On the second tour, the Mexican Consulate’s Itziar Mondragón pointed out to me a striking similarity between the tree stump in Allegory of California and an image of the árbol quebrado (broken tree) from the Códice Boturini, which documents the 200 year peregrination of the Mexica (Aztecs) from Aztlan to Tenochtitlan (Mexico City). This was definitely a jigsaw puzzle piece.

Rivera immersed himself in pre-Columbian artifacts and incorporated the motifs in his murals. He drove Frida crazy with his compulsive buying. He may have been an easy mark for counterfeiters.
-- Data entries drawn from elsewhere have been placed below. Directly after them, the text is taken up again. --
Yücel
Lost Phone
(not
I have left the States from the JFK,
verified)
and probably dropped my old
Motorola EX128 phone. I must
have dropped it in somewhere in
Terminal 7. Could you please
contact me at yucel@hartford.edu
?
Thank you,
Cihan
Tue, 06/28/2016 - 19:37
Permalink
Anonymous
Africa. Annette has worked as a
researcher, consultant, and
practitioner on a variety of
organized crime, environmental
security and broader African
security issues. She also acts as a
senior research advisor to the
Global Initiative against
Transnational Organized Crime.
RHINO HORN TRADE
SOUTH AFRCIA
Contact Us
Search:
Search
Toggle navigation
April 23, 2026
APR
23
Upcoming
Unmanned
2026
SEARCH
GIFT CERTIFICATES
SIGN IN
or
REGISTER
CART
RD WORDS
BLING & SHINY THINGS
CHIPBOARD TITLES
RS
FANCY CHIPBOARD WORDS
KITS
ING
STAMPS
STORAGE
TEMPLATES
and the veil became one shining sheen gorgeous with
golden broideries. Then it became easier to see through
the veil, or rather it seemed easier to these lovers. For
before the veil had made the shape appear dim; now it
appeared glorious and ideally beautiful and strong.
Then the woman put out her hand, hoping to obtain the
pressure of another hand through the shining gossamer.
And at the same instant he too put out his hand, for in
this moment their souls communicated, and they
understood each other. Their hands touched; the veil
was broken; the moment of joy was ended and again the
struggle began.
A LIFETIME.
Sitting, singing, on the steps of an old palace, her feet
Some pieces in Anahuacalli, his museum, may not stand up to scrutiny; a failing of some of Rivera’s fabulous stories, as well.

As the Ira and Leonore Gershwin Trust in San Francisco transfers its collection to the Library of Congress, their archivist Michael Owen (CCSF Library program graduate) invited me to pick up a couple of books he had set aside for me. Michael mentioned that the books might have originally been from George’s library.  The 1940 MoMA exhibition Twenty Centuries of Mexican Art catalog clearly belonged to Ira because George died in 1937. But Miguel Covarrubias’s The Prince of Wales and other famous Americans (1925) includes a caricature of George (below) and was most likely his. Having been so involved in the George Gershwin play over the last few years, there’s an eerie poignancy in cradling a book once held by hands that played Porgy and Bess. It’s quite a singular thrill.

Gershwin by Covarrubias

We were recently contacted by Dr. Caroline Zilboorg, who is writing a bio of her father Dr. Gregory Zilboorg, George Gershwin’s psychiatrist. He accompanied George to Mexico and per differing accounts was brilliant or manipulative (like speaking Spanish to some of their Mexican contacts to exclude Gershwin).
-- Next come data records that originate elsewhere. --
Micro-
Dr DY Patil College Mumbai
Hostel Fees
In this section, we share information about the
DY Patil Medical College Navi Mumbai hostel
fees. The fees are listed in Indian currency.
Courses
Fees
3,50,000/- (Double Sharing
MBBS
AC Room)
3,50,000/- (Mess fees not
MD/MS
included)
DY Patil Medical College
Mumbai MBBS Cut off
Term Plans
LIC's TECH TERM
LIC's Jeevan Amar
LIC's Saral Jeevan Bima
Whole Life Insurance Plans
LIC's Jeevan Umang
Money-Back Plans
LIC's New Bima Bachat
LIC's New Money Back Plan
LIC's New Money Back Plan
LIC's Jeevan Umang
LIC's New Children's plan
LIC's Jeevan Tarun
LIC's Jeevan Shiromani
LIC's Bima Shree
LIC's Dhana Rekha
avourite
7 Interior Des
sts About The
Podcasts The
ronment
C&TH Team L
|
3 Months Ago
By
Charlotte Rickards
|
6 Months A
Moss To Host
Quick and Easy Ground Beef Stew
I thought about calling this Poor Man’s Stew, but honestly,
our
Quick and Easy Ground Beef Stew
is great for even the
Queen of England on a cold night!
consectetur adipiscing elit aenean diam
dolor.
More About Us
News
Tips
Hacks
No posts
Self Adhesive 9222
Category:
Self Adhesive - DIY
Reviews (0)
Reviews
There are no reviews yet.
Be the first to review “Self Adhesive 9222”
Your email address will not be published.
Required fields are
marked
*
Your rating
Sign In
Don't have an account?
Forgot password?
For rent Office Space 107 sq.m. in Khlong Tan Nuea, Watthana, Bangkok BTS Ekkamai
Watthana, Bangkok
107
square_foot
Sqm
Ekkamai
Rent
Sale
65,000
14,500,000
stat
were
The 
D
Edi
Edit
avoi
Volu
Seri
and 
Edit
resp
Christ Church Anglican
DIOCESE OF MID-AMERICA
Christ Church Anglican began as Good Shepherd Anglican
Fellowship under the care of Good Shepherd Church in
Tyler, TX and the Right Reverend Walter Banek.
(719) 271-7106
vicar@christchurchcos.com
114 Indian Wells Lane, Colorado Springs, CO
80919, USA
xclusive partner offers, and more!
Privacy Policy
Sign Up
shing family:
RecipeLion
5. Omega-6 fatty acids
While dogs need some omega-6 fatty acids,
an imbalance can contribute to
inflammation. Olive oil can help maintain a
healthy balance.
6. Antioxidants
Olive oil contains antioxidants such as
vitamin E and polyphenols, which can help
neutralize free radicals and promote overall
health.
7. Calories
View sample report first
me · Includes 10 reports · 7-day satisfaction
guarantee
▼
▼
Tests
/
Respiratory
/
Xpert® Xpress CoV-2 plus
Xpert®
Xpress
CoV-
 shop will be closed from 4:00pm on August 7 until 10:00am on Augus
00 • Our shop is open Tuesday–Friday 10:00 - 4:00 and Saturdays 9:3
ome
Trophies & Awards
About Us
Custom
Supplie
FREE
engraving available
Diego Rivera’s The Rivals (approximately 4’ x 5’) sold on May 9, 2018 for $9.76M, a new auction record for Latin American art (Spanish link), surpassing the record held by a Frida painting. It will, hopefully, be part of SFMOMA’s 2020 show Rivera’s America. The value is intriguing because “comparables” for our Rivera mural were used to compute a replacement value for insurance purposes.

Extrapolating from this “size and price”, our mural is worth over $790,000,000.00.    Note: In 2016 a Rivera painting Baile en Tehuantepec (82” x 65”) went for $15.7M in a record private sale. (Its rate would value our 22’ x 74’ mural at $690M.)
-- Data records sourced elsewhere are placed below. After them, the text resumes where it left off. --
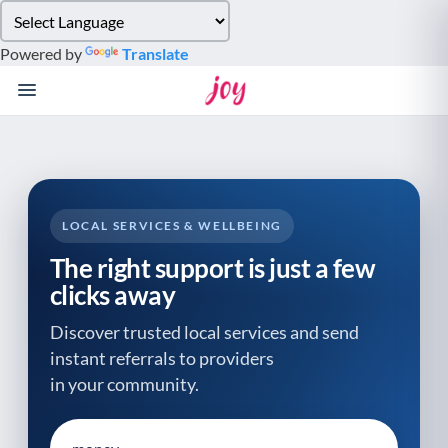
Please
note:
Powered by
Translate
This
website
includes
an
accessibility
system.
LOCAL SERVICES & WELLBEING
The right support is just a few
clicks away
Discover trusted local services and send
instant referrals to providers
in your community.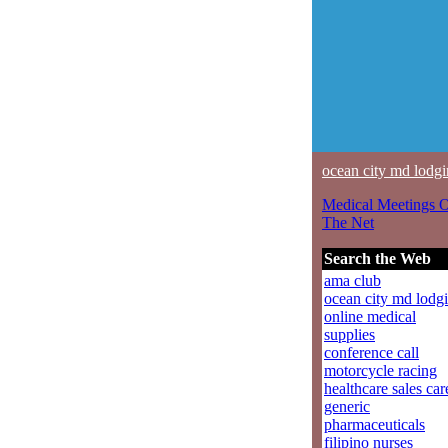
ocean city md lodg
Medical Meetings 
The Net
Search the Web
ama club
ocean city md lodg
online medical
supplies
conference call
motorcycle racing
healthcare sales car
generic
pharmaceuticals
filipino nurses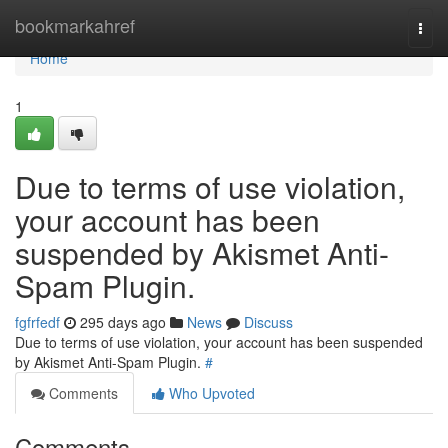
Home
bookmarkahref
Togg
navi
Home
1
Due to terms of use violation,
your account has been
suspended by Akismet Anti-
Spam Plugin.
fgfrfedf
295 days ago
News
Discuss
Due to terms of use violation, your account has been suspended
by Akismet Anti-Spam Plugin.
#
Comments
Who Upvoted
Comments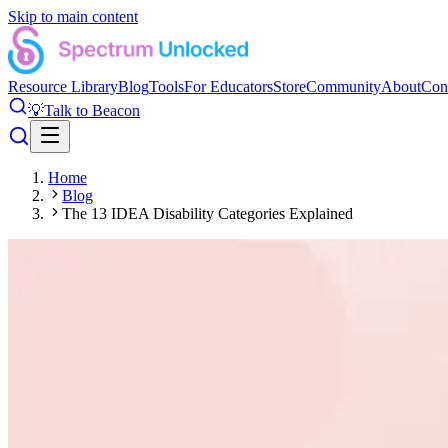
Skip to main content
Resource Library
Blog
Tools
For Educators
Store
Community
About
Con
💡
Talk to Beacon
Home
Blog
The 13 IDEA Disability Categories Explained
Have a correspondence with the seller of the Hermes Pan portrait by Diego Rivera. He found our last missive interesting.

Came across an article on Luther Burbank that had an image of prints he made from cross sections of fruits. Wonder if Frida saw these in December 1930 at his house in Santa Rosa? She later used her lip prints as a “signature” on letters.

Choreographer Annabelle Lopez Ochoa, whom I mentioned in the last FOD missive, garnered very nice reviews for her Guernica at the SF Ballet.

My buddy Frank Koehler gave me a pristine copy of Art in America, Feb. 1986 with an article about artist Lucienne Bloch. She was a dear friend to Frida and an assistant to Diego at the Detroit Institute of Arts and at Rockefeller Center.

Anne Schnoebelen invited me to a Treasure Island round table lunch at the City Club. I’ve spent so much time there this year, I should get an honorary membership. Things are looking up for Anne and our friends at the Treasure Island Museum Association. I will speak there next year.

Sadly, we have to report that René Yañez has passed away. The long-time Mission district artist was an inspiration to many.

Third graders have become my favorite tour of the year. They studied one panel a week for the 5 weeks prior to their visit. They were enthusiastic, polite, and knowledgeable. I can’t say enough good things about their teacher, who visited last year while working at a different school. Let’s just clone Amy!

On June 26 at 7:30 I will present Frida Kahlo, Diego Rivera, & San Francisco: A Love Affair for the San Francisco History Association at Congregation Sherith Israel.

Abrazos,

Will

“There is a pool of good. No matter where you put in your drop, the whole pool rises.”